San Francisco, with 116 schools and 60,000 students, is in its fourth year of using a "weighted student formula" for funding and giving more decision-making power to principals and their School Site Councils, made up of parents and school staff. The House and Senate Education committees are refining a similar plan for Hawaii.
Rather than have a central office determine staffing and supplies, San Francisco schools decide how to spend the bulk of their operating funds. The formula distributes money to campuses in a lump sum based on individual students' needs, with low-income students or immigrants, for example, meriting more.
"Weighted student formula is a strategy to get to improved achievement," Ackerman said, "but if we didn't have achievement targets, standards or training for councils, none of this would work."
Legislators are studying the experience of San Francisco and Edmonton, Canada, which pioneered the budgeting system nearly 30 years ago. Gov. Linda Lingle has held up Edmonton as a model, arguing that Hawaii, too, should shift control of 90 percent of operating funds, excluding debt service, to schools. Democratic legislators are considering a bill mandating 75 percent.
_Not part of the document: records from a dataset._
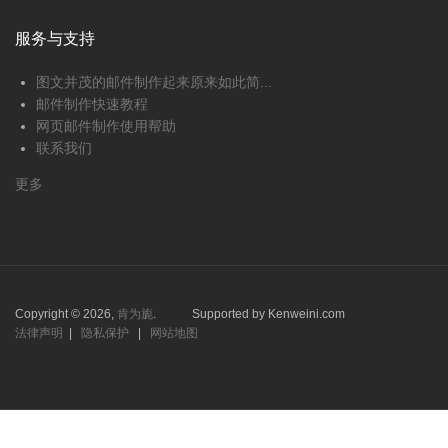
服务与支持
图文并茂的邮件制作起来原来如此简...
邮件制作快速教程
网页邮件制作使用帮助
联系我们
更多
Copyright © 2026,
肯为旎
.
Supported by Kenweini.com
法律声明
|
隐私保护
|
网站地图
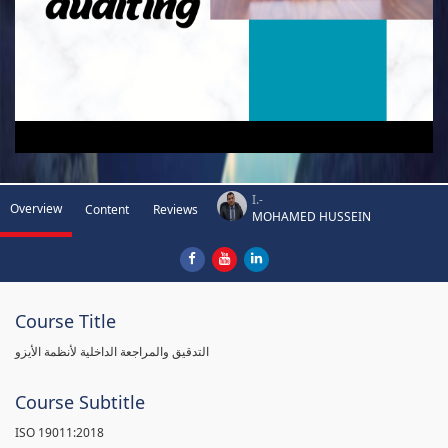
I.-
Overview
Content
Reviews
MOHAMED HUSSEIN
Course Title
التدقيق والمراجعة الداخلية لأنظمة الأيزو
Course Subtitle
ISO 19011:2018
San Francisco has shifted about 65 percent to the school level, after consulting with principals and teachers, who wanted control of funds that are tied to academic achievement.
"As a principal, I'm really pleased that the district listened to us and did not put too much on our plate, and allowed us to focus on teaching and learning," Lance Tagomori, a graduate of Honolulu's Roosevelt High School who is principal at Cesar Chavez Elementary School in San Francisco.
"I know if I had to manage the utilities, the food service, the custodial service, it would take me out of the classroom, away from meeting with teachers, away from my focus on instructional leadership."
Principals are on three-year contracts, with half of their evaluation based on student achievement. Forty percent of San Francisco's principals have changed in the past four years because they retired, decided to leave or the district did not renew their contracts, Ackerman said. That could pose a problem in Hawaii, where administrators are in short supply.
"I think from the principals' ranks there is some concern that there's going to be a fallout," said Lei Desha, field service officer for the Hawaii Government Employees Association, the principals union. She said principals are interested in control of spending directly connected to academics but already have demanding jobs.
Richard Shrieve, who has two sons in San Francisco public schools and serves on a School Site Council, said more parents are now involved in the system because they have a real voice in their schools' academic and financial plans.
"As a parent, I like it because it has allowed us to get a much deeper understanding of what's going on at our schools," he said. "As a taxpayer, I like it because it makes school funding much more transparent. As a business manager, I like it because there is true accountability, principals are in charge."